Con suerte creía que él, James Potter, hubiera podido llegar a ser premio anual, pero así fue. Sus padres se habían mostrado sumamente orgullosos de él, sus amigos no podían creerlo, pero debían admitir que había madurado mucho en su sexto año en Hogwarts, por lo que el nombramiento de premio anual en séptimo era merecido y no dejaban de felicitarlo con el pasar de los días.
Claro que la felicitación que más le gustó fue la que le dio el otro premio anual, Lily Evans. Y no supo cómo, no, eso tampoco lo sabía, pero ella había aceptado salir con él. ¡Sí! ¡Había aceptado salir con él antes que con el Calamar gigante! Y James se encontraba justamente esperándola a la entrada de Hogsmeade.
—¡Lily! —dijo emocionado al verla llegar—. Creí que no vendrías.
—Te dije que lo haría.
—Sí, pero, o sea… eres tú —sonrió James en forma de disculpa—. Digo, me has rechazado más veces que los días de un año. Pensé que aceptaste solamente para que te dejara tranquila ayer.
Aquello tomó a Lily por sorpresa, pero decidieron que era mejor caminar. Se dieron el tiempo para hablar de muchas cosas y ella no era capaz de creer que James fuera así de divertido, que podría hacerla sentir cómoda incluso cuando nunca habían estado juntos por tanto tiempo. Debía admitir que había madurado, que incluso se le hacía más atractivo; su sonrisa era muy bonita.
—…entonces Sirius se cayó como idiota en el barro —terminó la historia el premio anual, logrando que Lily riera.
—Son muy amigos ustedes —comentó ella de pronto.
—Siete años juntos, en la misma habitación.
—No es como si fuera gran amiga de Annie o Ginevra —dijo Lily—. En cambio ustedes siempre… no sé. Me llaman la atención.
—No sé si sentirme bien o celoso de que Sirius, Peter y Remus igual llamen tu atención —habló James sonriendo—. Remus habla mucho contigo…
—Es un buen amigo mío —se apresuró a aclarar—. Sólo eso.
Un brisa pasó entre ellos, una brisa helada que James agradeció, ya que Lily tembló del frío, algo que aprovechó para envolverla entre sus brazos cuando la noche llegaba; y ella no se apartó. Emocionado por aquella oportunidad, y sin saber con exactitud qué hacer, apoyó cariñosamente su mentón en su cabeza de quien lo abrazaba. Abrió los ojos unos momentos y vio que Sirius se escondía apresurado tras una casa, jalado por una mano.

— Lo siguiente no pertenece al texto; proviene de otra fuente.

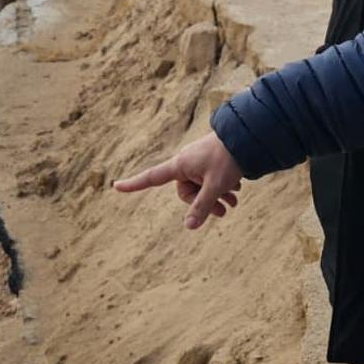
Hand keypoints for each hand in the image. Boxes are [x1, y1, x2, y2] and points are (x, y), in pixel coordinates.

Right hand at [113, 131, 243, 229]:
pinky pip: (208, 179)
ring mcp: (198, 160)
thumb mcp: (215, 186)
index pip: (151, 177)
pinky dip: (221, 187)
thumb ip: (202, 207)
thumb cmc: (229, 159)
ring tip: (234, 203)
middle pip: (186, 191)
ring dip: (216, 196)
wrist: (248, 137)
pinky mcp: (210, 160)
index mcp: (180, 165)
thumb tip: (188, 227)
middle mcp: (186, 162)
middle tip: (225, 210)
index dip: (134, 184)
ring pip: (201, 187)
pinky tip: (237, 190)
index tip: (116, 186)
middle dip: (204, 202)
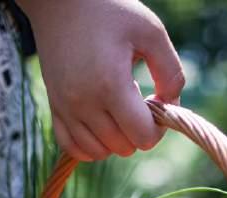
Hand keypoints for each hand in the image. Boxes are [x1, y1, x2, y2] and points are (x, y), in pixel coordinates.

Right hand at [21, 0, 184, 160]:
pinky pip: (72, 148)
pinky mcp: (54, 107)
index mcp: (110, 86)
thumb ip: (171, 71)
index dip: (158, 127)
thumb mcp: (151, 32)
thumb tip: (171, 105)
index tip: (156, 102)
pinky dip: (90, 145)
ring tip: (116, 106)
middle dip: (138, 130)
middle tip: (137, 98)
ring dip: (116, 138)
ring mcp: (65, 108)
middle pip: (123, 148)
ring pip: (98, 152)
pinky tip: (101, 124)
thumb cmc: (110, 10)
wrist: (60, 1)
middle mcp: (84, 103)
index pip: (143, 137)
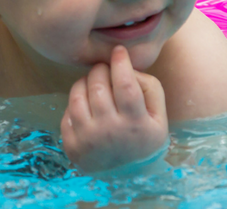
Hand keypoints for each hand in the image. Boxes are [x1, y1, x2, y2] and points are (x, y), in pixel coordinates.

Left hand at [60, 45, 168, 172]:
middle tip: (105, 67)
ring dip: (85, 81)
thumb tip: (126, 67)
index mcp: (135, 124)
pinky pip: (67, 112)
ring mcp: (88, 140)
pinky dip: (75, 101)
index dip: (121, 63)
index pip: (126, 85)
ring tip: (93, 81)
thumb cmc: (145, 138)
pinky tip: (86, 102)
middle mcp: (110, 132)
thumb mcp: (159, 116)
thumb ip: (149, 87)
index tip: (118, 51)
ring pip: (78, 96)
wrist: (128, 176)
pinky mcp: (72, 146)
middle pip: (99, 86)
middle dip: (101, 69)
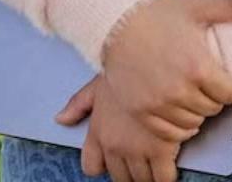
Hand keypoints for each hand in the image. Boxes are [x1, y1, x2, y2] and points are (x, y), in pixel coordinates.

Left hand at [54, 74, 189, 181]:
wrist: (150, 60)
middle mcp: (113, 144)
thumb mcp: (97, 84)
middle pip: (120, 177)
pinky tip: (172, 165)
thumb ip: (78, 105)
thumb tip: (59, 119)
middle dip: (131, 173)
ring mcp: (136, 150)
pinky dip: (167, 176)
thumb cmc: (126, 69)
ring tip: (159, 161)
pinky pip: (163, 177)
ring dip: (150, 175)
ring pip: (142, 180)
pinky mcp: (160, 150)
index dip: (105, 166)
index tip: (118, 159)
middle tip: (144, 161)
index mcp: (97, 131)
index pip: (91, 166)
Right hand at [99, 0, 231, 129]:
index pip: (229, 94)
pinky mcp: (141, 112)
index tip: (215, 76)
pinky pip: (169, 133)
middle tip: (199, 84)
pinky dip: (175, 125)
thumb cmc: (155, 14)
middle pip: (212, 110)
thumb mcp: (195, 8)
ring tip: (185, 95)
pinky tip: (173, 109)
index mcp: (199, 66)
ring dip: (193, 112)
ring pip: (192, 123)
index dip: (225, 85)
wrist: (113, 22)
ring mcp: (159, 103)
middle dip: (210, 98)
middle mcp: (181, 90)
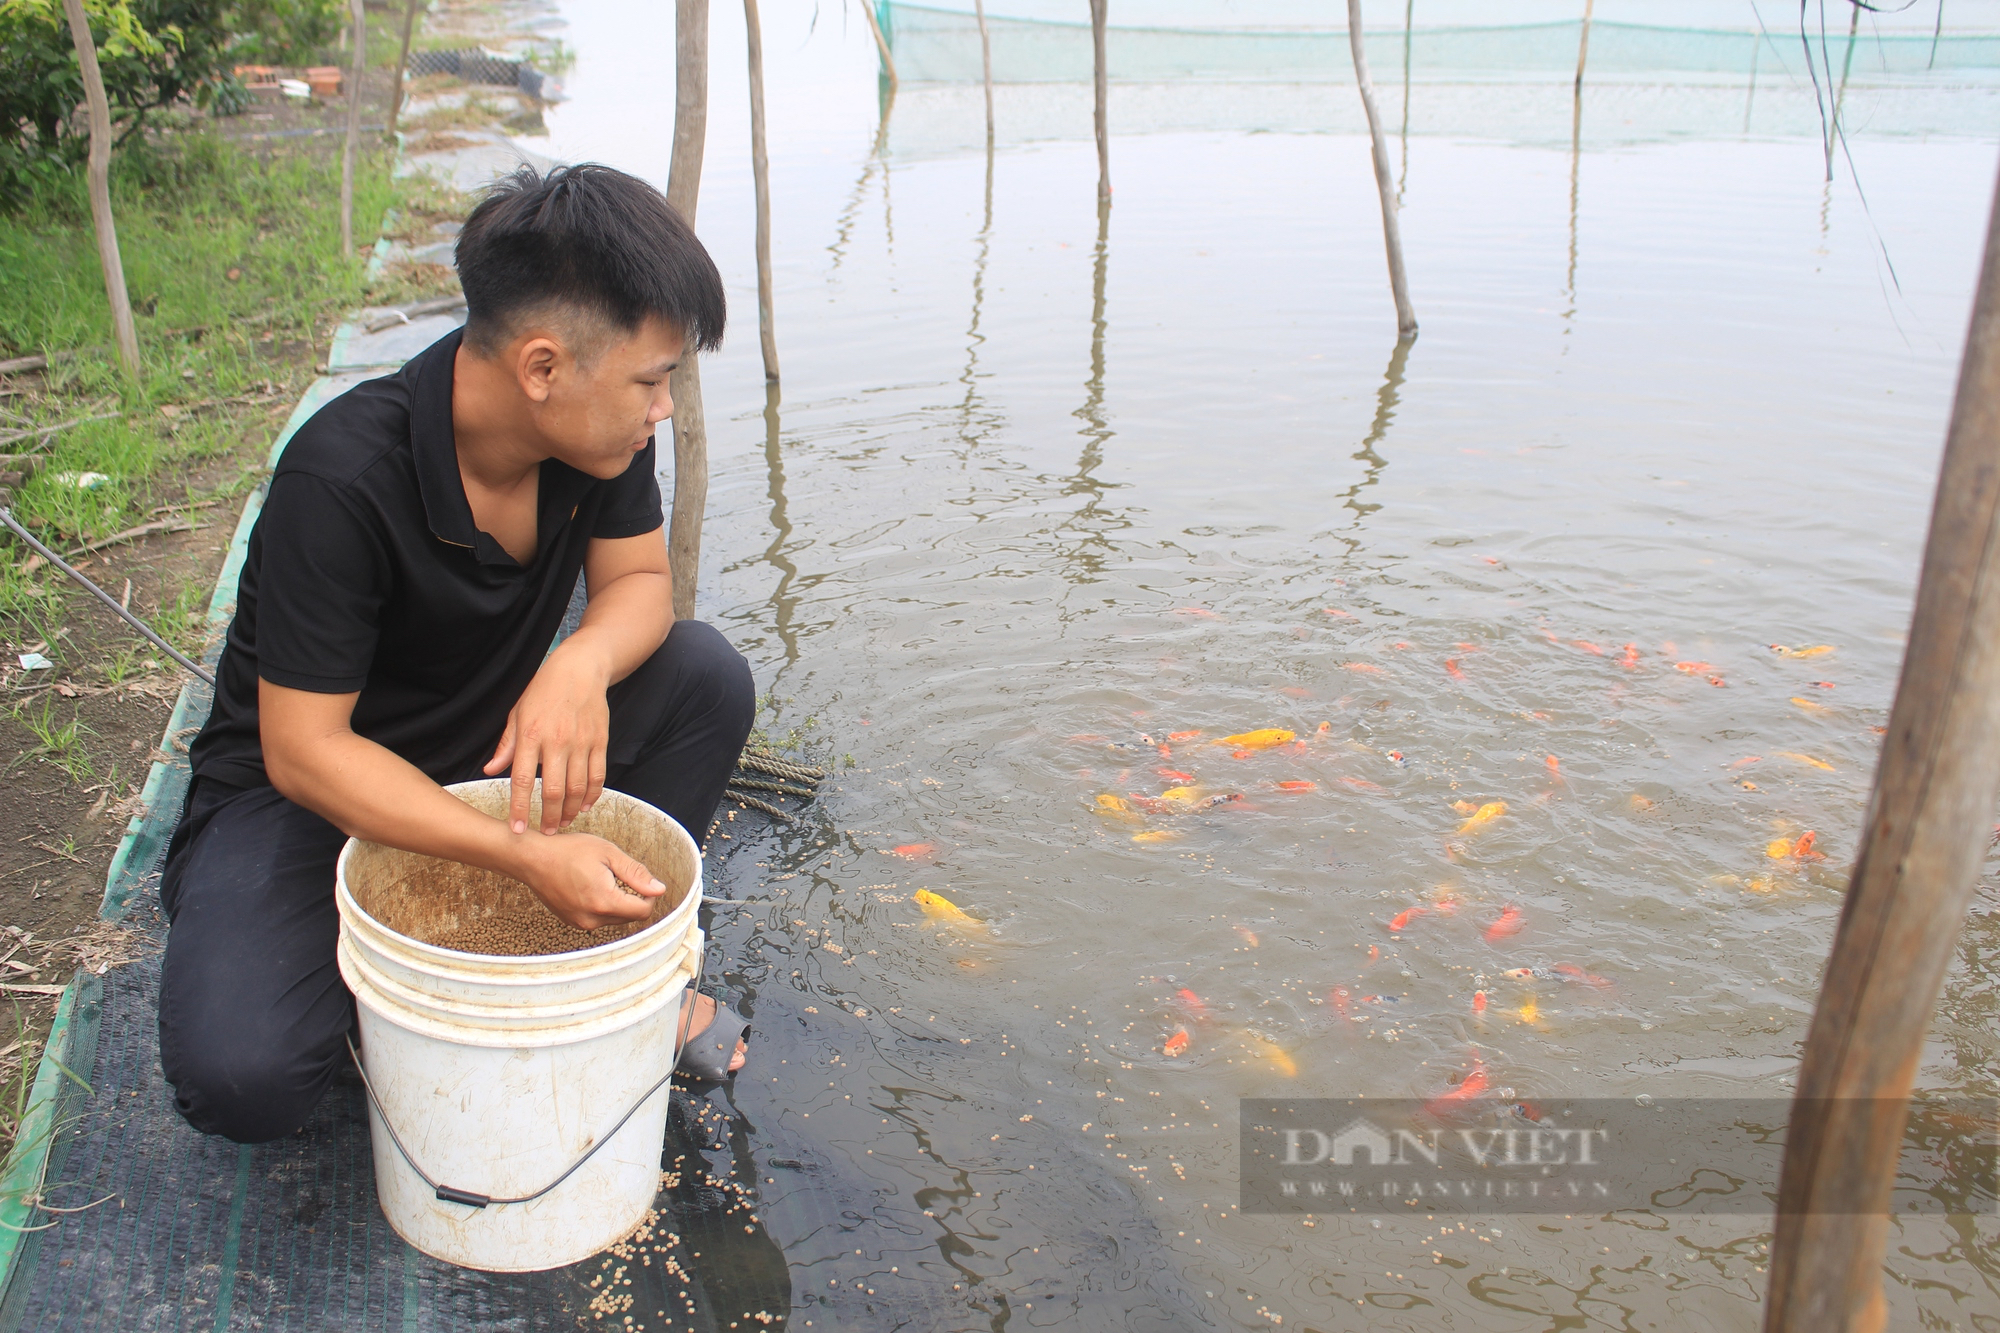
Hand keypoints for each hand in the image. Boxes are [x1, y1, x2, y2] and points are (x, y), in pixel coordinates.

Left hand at [483, 644, 611, 833]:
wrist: (580, 669)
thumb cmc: (544, 691)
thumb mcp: (518, 714)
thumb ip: (506, 746)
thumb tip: (490, 771)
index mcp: (531, 735)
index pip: (522, 780)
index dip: (519, 808)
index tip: (516, 829)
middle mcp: (557, 741)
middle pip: (554, 791)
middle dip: (549, 817)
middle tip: (546, 833)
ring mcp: (581, 742)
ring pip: (578, 788)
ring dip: (571, 811)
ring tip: (563, 823)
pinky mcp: (600, 741)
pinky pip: (598, 776)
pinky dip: (592, 795)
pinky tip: (584, 806)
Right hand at [517, 830, 664, 929]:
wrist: (532, 859)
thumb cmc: (568, 851)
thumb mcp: (608, 853)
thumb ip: (636, 873)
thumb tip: (659, 889)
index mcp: (604, 902)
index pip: (643, 911)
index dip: (649, 895)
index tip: (640, 879)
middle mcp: (592, 919)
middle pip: (630, 917)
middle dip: (632, 897)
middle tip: (617, 874)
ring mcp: (580, 923)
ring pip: (615, 919)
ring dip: (617, 902)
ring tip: (601, 879)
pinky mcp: (573, 922)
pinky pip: (599, 919)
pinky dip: (602, 905)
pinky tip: (590, 886)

—¿Puedo decirte algo? —preguntó James esperanzado. Lily asintió—. Te amo.
—También te amo, James —dijo Lily decidida, ¿a quién engañaba?

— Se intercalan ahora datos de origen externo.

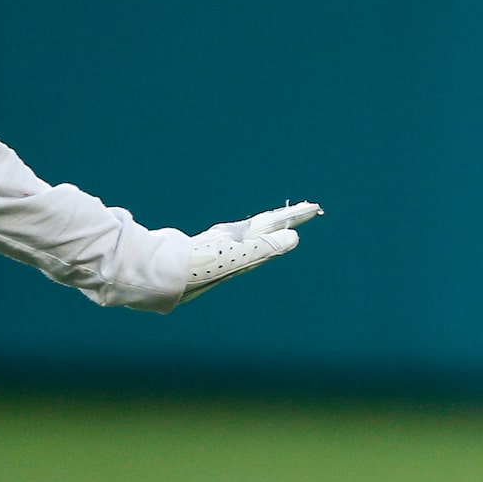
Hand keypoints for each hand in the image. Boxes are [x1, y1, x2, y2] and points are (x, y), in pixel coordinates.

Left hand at [179, 202, 321, 299]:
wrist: (169, 274)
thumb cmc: (202, 267)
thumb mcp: (238, 255)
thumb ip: (266, 246)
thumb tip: (294, 236)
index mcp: (242, 235)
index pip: (274, 221)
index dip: (295, 215)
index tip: (313, 207)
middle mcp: (235, 236)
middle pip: (267, 222)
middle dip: (289, 217)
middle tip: (309, 208)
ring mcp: (225, 242)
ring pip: (256, 230)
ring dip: (274, 224)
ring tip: (286, 221)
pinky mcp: (216, 252)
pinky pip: (244, 240)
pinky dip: (258, 236)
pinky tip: (254, 239)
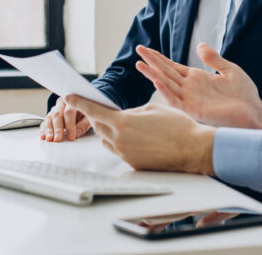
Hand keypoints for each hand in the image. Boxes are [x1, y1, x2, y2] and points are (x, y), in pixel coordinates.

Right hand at [39, 97, 91, 141]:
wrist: (82, 106)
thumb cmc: (87, 110)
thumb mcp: (89, 115)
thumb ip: (84, 124)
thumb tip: (77, 133)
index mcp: (72, 100)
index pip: (68, 112)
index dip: (70, 125)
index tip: (72, 136)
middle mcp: (62, 103)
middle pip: (57, 115)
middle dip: (57, 128)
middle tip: (58, 139)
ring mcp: (55, 109)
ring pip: (50, 118)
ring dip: (48, 129)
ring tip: (49, 139)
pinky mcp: (51, 115)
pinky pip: (45, 121)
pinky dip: (43, 129)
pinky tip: (43, 136)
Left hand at [64, 95, 215, 173]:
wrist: (193, 149)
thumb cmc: (177, 126)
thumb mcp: (151, 108)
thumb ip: (131, 112)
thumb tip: (123, 116)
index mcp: (123, 123)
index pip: (93, 111)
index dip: (79, 103)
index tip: (68, 97)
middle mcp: (120, 140)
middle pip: (98, 126)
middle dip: (97, 116)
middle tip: (99, 108)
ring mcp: (125, 154)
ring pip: (107, 140)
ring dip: (109, 130)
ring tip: (123, 123)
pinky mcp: (133, 164)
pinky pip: (119, 150)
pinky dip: (121, 141)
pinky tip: (135, 137)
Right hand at [134, 43, 261, 128]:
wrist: (254, 113)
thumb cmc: (245, 94)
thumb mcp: (229, 70)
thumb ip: (213, 58)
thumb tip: (200, 44)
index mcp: (197, 78)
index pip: (173, 66)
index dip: (160, 58)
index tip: (146, 49)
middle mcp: (190, 88)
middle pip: (166, 72)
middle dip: (152, 61)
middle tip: (138, 49)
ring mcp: (190, 99)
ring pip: (167, 85)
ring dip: (153, 74)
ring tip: (139, 64)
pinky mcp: (194, 110)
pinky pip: (176, 100)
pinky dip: (166, 91)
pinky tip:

Y sin más, emocionado, James la besó con ternura.
—¡Lo hizo! —exclamó Sirius saliendo de su escondite, logrando que ambos miraran sonrojados hacia allá—. ¡¿Lo vieron?! —preguntó a sus ocultos acompañantes.
James miró temeroso hacia Lily mientras su amigo celebraba.
—Perdónalo —pidió sosteniendo su mano—, el viejo Canuto está mal de su cabeza.
—Lo sospechaba —rió Lily sonriendo ampliamente.